The U.S. economy probably will emerge from the recession by September, Nobel Prize-winning economist Paul Krugman said. “I would not be surprised if the official end of the U.S. recession ends up being, in retrospect, dated sometime this summer,” he said in a lecture today at the London School of Economics. “Things seem to be getting worse more slowly.
There’s some reason to think that we’re stabilizing.”
U.S. stocks erased an earlier decline after Krugman made his comments. The Standard & Poor’s 500 Stock Index was little changed at 939.14 at 4:07 p.m. in New York after slumping as much as 1.5 percent earlier, and the Dow Jones Industrial Average gained 1.36 points to 8,764.49.
Krugman, Princeton University economist, has warned recently that the U.S government hasn’t done enough to help the country’s economy recover.
Last month, at a conference in Abu Dhabi, he said the fiscal stimulus is “only enough to mitigate the slump, not induce recovery.”
The National Bureau of Economic Research, based in Cambridge, Massachusetts, is the official arbiter of U.S. recessions and expansions. Last week, Robert Hall, the head of the NBER’s business-cycle-dating committee, said it’s “way too early” to say the contraction is over.

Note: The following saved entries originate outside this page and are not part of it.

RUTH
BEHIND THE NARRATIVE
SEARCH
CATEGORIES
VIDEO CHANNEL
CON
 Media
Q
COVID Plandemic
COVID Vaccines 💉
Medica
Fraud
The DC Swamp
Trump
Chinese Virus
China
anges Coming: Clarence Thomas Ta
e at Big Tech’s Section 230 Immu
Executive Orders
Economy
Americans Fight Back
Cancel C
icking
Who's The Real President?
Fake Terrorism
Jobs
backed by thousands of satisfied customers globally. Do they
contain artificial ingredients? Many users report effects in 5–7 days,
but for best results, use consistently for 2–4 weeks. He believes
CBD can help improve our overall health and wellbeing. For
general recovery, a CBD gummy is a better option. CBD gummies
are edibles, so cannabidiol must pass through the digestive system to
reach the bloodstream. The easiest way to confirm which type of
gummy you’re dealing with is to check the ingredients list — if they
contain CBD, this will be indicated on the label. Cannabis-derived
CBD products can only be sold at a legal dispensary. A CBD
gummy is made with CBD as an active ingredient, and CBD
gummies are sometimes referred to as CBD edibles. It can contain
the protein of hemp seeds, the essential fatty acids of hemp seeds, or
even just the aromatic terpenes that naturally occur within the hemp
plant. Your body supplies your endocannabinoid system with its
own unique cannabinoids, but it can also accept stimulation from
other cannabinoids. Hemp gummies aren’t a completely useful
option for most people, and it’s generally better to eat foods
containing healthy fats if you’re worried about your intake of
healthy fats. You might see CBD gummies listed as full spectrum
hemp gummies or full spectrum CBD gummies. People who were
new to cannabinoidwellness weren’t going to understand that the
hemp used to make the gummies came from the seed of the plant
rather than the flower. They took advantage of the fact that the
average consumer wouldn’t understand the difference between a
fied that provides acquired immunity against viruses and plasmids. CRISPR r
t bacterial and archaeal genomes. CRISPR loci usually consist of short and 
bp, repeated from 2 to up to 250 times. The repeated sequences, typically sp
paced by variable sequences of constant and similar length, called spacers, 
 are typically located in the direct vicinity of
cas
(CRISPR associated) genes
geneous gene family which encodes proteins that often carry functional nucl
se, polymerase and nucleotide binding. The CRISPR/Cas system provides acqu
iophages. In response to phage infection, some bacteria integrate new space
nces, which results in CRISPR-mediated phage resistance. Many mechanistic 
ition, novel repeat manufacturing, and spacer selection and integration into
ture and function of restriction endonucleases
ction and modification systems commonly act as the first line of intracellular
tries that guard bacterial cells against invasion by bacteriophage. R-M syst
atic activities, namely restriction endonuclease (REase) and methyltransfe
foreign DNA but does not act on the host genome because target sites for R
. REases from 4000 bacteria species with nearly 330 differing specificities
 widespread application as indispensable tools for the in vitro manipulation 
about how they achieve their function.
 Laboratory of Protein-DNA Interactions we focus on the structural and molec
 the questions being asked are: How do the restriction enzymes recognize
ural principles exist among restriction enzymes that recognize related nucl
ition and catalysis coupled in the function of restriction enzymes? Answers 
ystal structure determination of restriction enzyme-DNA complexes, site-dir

The U.S. has been in a recession since December 2007, and the NBER may take months to decide when a trough has been reached. Recent reports have shown an easing of declines in industrial production and other measures that the group reviews when determining whether the economy is in a recession.
Unemployment to Rise
Even with a recovery, “almost surely unemployment will keep rising for a long time and there’s a lot of reason to think that the world economy is going to stay depressed for an extended period,” Krugman said.
The unemployment rate jumped to 9.4 percent in May, the highest since 1983, partly reflecting more people joining the labor force to look for work.

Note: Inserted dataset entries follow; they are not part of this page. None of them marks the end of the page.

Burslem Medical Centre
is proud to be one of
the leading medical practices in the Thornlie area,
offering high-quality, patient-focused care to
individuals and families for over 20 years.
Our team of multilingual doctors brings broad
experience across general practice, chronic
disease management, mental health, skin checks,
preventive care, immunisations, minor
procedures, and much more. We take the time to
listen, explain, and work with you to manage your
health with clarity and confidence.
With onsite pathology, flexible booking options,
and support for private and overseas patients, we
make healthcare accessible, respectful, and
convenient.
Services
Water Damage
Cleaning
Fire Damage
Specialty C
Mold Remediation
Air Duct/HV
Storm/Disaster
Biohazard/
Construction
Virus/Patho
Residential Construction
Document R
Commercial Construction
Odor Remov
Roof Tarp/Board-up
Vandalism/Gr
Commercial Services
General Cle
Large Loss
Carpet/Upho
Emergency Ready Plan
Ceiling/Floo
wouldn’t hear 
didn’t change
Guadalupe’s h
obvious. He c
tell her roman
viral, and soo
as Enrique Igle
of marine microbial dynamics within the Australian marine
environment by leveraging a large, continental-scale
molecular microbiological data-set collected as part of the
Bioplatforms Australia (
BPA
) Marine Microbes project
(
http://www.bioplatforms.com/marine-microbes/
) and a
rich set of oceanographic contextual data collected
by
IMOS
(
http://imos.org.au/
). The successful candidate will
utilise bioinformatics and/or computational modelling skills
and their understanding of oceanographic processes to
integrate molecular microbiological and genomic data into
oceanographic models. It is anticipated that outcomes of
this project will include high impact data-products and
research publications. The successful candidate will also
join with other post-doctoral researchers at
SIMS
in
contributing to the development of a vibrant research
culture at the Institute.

The U.S. Federal Reserve’s efforts to stabilize markets --measures that have swelled the central bank’s balance sheet --have helped, Krugman said. “A lot of the spreads in the markets have come down” and “the acute financial stuff seems to have come to a halt,” he said.
Fed officials lowered the benchmark interest rate to a target range of zero to 0.25 percent in December and have switched to using credit programs and outright purchases of Treasuries, mortgage-backed securities and housing agency debt as the main tools of monetary policy.
$2.31 Trillion
The balance sheet’s size peaked at $2.31 trillion in December. It has fluctuated around $2.1 trillion over the past two months.
The Fed’s swollen balance sheet is “a little alarming. In the long run you really don’t want the central banks to be so involved in the business of lending,” Krugman said. “But it’s arguably necessary” even if there are questions about “where does it stop?”